Today’s passage from Job shows at least one result for searching for a God we’ll never understand. There’s no method to God’s actions, nor a pattern to how God treats us. That means for many, life ends up being a “drudgery.” “My days,” Job reflects, “are swifter than a weaver’s shuttle; they come to an end without hope.” There’s no doubt on which side of the cup “half/full, half/empty” dilemma Job comes down upon.
Yet at least on this point, our Christian sacred authors take their focus from God’s actions and zero in on ours. Today’s passages from Paul and Mark, for instance, tell us striving to be other Christs that we should never just sit back and grade God working in our lives.

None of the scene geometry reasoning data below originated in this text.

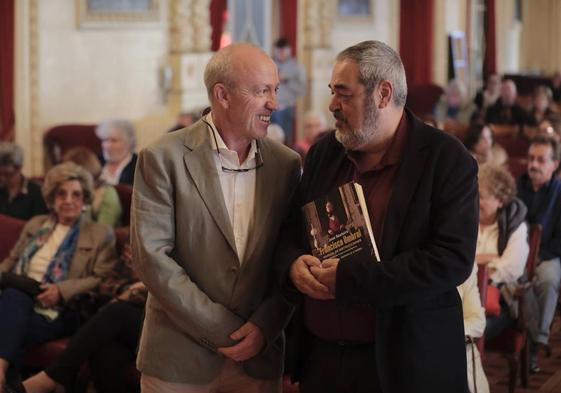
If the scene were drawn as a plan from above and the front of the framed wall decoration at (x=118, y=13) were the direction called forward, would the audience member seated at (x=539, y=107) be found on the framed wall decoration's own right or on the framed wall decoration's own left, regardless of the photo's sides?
on the framed wall decoration's own left

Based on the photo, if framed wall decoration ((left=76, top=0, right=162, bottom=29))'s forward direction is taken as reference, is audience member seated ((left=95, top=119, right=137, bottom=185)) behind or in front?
in front

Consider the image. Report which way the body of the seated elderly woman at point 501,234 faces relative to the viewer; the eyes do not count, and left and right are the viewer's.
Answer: facing the viewer and to the left of the viewer

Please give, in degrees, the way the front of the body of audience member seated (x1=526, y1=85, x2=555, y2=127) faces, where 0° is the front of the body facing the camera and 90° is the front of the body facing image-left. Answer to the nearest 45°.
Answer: approximately 0°

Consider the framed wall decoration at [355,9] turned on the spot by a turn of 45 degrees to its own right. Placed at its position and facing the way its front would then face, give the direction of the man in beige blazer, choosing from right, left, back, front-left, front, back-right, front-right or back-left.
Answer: front-left

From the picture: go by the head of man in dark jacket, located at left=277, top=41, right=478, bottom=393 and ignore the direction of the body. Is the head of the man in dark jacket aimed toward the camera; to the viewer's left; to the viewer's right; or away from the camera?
to the viewer's left

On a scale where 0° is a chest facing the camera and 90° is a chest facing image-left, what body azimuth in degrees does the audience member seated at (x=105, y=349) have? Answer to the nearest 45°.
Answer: approximately 45°

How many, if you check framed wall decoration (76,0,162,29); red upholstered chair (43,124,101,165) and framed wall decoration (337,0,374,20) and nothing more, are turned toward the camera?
3

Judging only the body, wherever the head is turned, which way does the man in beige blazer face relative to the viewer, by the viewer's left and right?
facing the viewer and to the right of the viewer

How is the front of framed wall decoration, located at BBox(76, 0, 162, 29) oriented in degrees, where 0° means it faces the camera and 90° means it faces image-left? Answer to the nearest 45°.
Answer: approximately 0°
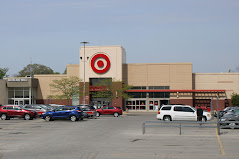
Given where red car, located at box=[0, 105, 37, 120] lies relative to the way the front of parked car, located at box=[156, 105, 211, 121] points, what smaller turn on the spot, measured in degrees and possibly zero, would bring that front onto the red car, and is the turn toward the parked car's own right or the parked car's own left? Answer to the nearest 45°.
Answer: approximately 180°

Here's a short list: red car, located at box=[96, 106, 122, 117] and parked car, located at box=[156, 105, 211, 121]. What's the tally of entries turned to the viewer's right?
1

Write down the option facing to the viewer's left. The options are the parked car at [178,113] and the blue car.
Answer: the blue car

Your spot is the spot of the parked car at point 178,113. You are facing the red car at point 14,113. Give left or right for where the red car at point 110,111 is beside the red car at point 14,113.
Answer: right

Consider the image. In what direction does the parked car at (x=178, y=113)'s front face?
to the viewer's right

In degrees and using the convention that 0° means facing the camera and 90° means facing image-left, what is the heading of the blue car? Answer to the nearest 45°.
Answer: approximately 90°

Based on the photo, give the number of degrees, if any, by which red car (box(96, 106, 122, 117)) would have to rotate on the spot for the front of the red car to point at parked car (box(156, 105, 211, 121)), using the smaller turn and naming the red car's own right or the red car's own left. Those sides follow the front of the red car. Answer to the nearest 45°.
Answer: approximately 135° to the red car's own left

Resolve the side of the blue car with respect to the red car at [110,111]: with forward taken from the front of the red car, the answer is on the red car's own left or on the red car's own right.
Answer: on the red car's own left

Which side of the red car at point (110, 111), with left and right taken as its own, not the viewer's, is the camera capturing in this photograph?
left

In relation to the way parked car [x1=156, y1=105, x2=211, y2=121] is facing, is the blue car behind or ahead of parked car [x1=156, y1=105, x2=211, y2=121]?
behind

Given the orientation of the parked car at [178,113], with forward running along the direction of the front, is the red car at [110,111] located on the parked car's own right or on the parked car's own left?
on the parked car's own left

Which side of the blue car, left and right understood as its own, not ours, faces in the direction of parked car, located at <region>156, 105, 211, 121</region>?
back

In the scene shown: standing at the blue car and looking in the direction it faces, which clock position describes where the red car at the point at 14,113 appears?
The red car is roughly at 1 o'clock from the blue car.

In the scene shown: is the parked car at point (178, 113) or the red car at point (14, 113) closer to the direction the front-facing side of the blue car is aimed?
the red car
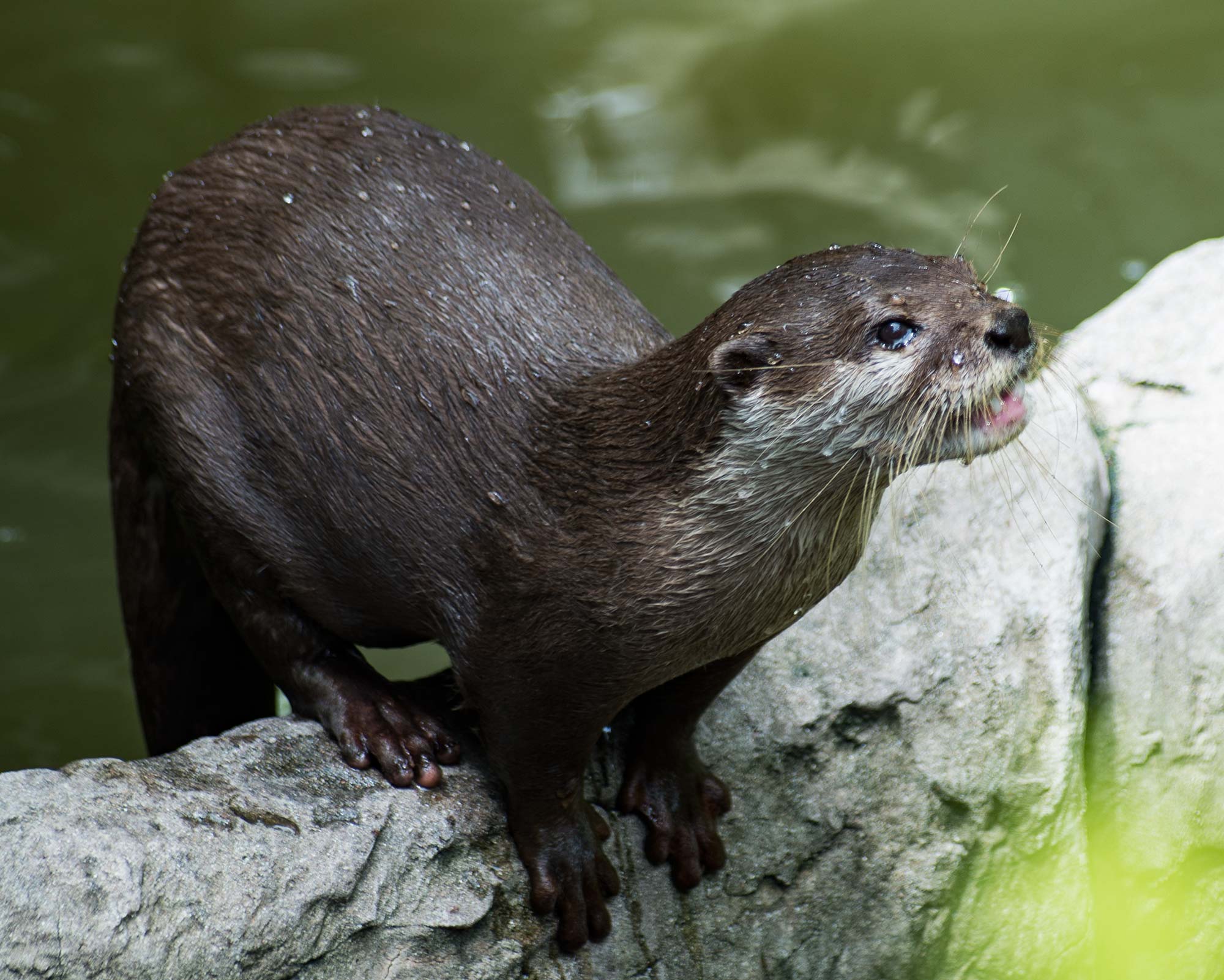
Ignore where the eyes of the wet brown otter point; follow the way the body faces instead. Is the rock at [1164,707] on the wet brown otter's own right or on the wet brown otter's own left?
on the wet brown otter's own left

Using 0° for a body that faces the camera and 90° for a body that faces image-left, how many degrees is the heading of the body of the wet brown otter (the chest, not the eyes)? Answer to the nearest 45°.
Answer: approximately 315°
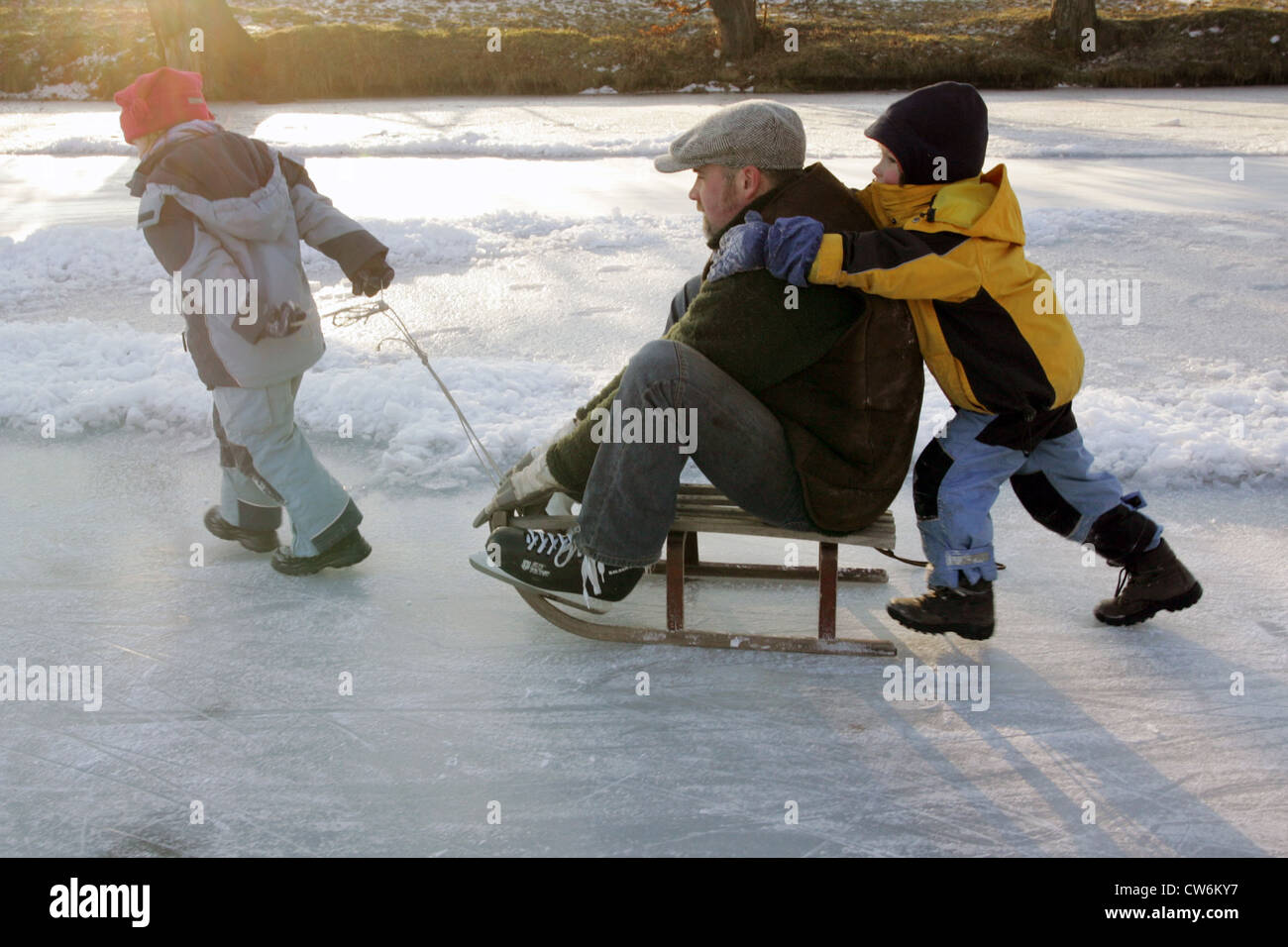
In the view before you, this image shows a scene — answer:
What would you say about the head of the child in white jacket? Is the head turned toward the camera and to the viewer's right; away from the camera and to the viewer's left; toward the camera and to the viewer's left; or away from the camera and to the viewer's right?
away from the camera and to the viewer's left

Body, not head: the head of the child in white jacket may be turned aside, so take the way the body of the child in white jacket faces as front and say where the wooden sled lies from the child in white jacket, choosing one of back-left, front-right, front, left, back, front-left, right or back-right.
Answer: back

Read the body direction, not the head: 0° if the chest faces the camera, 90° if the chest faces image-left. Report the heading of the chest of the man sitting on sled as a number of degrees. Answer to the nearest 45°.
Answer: approximately 90°

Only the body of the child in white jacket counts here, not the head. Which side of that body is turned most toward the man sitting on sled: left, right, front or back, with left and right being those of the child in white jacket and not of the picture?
back

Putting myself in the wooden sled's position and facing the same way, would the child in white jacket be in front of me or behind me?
in front

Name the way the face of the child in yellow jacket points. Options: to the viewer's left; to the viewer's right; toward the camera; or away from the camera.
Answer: to the viewer's left

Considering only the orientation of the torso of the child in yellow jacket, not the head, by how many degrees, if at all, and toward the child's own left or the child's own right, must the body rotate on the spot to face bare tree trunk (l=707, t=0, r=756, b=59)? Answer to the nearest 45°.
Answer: approximately 90° to the child's own right

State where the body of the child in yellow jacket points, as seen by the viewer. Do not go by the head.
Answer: to the viewer's left

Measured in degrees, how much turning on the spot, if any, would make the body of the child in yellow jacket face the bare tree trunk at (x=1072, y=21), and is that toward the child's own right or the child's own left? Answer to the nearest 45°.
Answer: approximately 90° to the child's own right

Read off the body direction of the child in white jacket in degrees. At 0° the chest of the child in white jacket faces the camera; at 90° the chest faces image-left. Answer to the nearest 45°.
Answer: approximately 135°

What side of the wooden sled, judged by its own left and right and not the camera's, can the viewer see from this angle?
left

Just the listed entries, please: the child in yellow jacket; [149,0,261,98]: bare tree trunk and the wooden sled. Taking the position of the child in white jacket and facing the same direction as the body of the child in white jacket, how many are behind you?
2

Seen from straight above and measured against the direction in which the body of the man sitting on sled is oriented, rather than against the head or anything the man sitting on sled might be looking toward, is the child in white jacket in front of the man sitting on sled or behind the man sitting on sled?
in front

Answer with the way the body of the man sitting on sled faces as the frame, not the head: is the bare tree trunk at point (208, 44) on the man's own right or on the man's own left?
on the man's own right

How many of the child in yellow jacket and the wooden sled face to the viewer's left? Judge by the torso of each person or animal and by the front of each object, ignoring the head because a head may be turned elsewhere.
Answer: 2

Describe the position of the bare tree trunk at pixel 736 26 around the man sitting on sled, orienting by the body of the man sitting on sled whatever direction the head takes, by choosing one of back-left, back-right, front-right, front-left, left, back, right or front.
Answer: right

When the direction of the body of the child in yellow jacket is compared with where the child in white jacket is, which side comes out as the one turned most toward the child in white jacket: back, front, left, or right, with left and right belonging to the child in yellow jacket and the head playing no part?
front
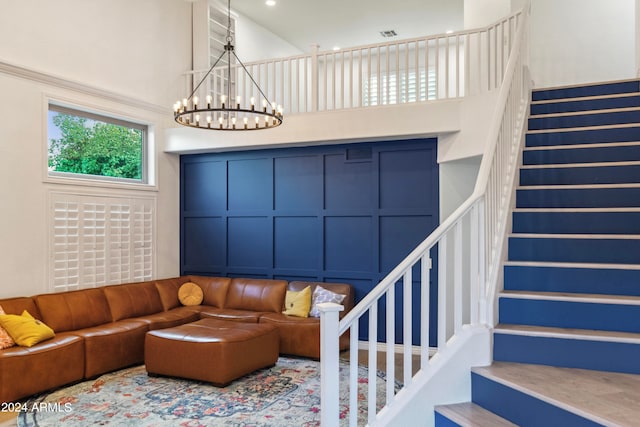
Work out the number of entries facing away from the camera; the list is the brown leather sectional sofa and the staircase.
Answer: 0

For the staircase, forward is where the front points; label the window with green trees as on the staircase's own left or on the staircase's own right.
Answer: on the staircase's own right

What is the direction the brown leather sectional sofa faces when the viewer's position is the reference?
facing the viewer and to the right of the viewer

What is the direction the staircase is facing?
toward the camera
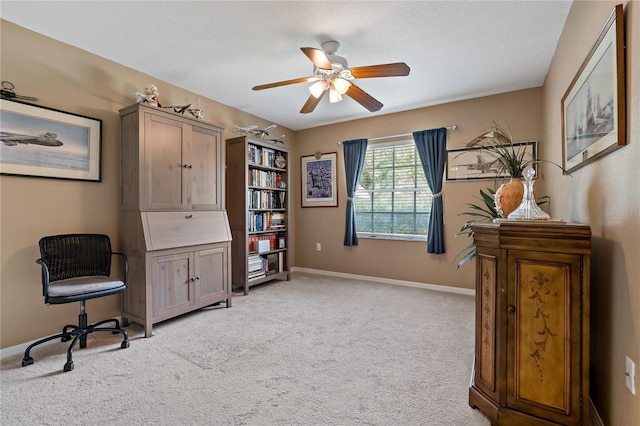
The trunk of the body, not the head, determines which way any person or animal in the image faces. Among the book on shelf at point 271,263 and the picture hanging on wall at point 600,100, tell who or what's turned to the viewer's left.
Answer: the picture hanging on wall

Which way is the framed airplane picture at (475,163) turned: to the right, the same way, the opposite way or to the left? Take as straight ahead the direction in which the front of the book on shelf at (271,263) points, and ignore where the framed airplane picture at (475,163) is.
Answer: to the right

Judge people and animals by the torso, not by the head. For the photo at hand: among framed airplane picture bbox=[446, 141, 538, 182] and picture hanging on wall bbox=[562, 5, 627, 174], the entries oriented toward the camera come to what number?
1

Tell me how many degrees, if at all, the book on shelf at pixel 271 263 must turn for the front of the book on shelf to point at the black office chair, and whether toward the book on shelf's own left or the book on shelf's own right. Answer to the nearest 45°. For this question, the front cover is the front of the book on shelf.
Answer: approximately 90° to the book on shelf's own right

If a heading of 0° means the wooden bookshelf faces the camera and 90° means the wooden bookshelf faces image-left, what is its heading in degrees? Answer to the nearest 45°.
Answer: approximately 315°

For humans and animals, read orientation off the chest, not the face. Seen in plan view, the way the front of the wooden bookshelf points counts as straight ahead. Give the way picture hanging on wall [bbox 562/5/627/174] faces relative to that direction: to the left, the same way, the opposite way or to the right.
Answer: the opposite way

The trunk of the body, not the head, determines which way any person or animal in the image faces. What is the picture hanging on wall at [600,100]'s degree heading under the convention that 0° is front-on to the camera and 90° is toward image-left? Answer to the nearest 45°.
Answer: approximately 90°

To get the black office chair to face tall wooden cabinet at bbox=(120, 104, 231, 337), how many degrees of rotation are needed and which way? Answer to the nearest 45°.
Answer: approximately 45° to its left

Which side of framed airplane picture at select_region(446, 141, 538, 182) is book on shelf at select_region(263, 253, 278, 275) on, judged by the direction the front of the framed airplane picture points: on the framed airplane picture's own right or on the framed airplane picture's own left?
on the framed airplane picture's own right

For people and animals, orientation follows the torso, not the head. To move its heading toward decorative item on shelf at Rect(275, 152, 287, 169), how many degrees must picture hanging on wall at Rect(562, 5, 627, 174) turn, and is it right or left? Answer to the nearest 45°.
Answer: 0° — it already faces it
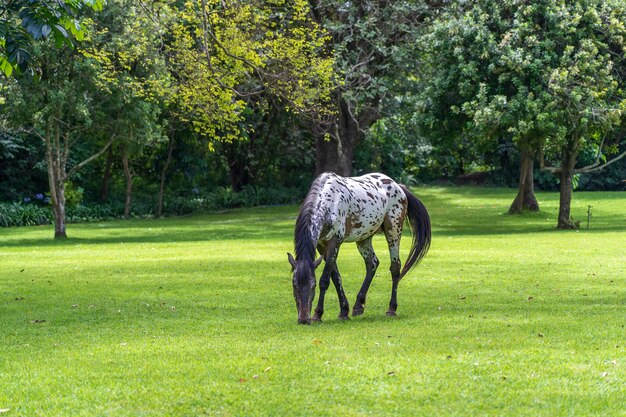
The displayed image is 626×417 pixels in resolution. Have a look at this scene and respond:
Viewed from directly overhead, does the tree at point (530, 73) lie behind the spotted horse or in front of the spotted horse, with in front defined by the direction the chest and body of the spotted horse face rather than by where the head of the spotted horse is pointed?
behind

What are we doing in the meantime?
In both their theologies, the secret to having interesting, exciting lives is to practice “hesed.”
Hesed is a Hebrew biblical term for going beyond what’s expected of us. No one can fault us for doing only what’s necessary. Hesed, on the other hand, is a surprise; a total free action.
Paul, in our I Corinthians pericope, tells us he has “an obligation to preach the gospel.” He has no other choice. It’s how he preaches the good news that provides him with a “recompense” – in two ways. First, though he can expect at least room and board from those he evangelizes, he goes beyond their expectations, “offering the gospel free of charge,” an obvious act of hesed.
Second, nowhere does the risen Jesus insist Paul actually identify with those to whom he proclaims the gospel. Yet beyond everyone’s expectations, the Apostle makes himself “a slave to all so as to win over as many as possible. To the weak I became weak, to win over the weak. I have become all things to all . . . .” Unlike many of us priests and ministers, he becomes one with those to whom he ministers. He’s not just a preacher standing apart from his “audience.”
Jesus amazes his disciples in today’s gospel passage. After his first day of ministry, they presume he’s returning to Capernaum and picking up where he left off the night before. In less than 24 hours, he’s become a local hero. Being members of his inner circle, they’ve already lined up TV and radio interviews and even contacted the local papers.
But he says, “Pack up! We’re leaving town!” He’s planning to travel to other villages and other synagogues, preaching the word to people who probably won’t be as open to the good news as those in Capernaum. As long as he stays put, he’s playing it safe.
No doubt on Good Friday evening those who were anxious to get him to return to town that morning muttered something to the effect, “He went one synagogue too far.”
Had Jesus gone no further than Capernaum, he eventually would have died peacefully in bed, his family and friends around him, but we would never have heard of him, or hesed.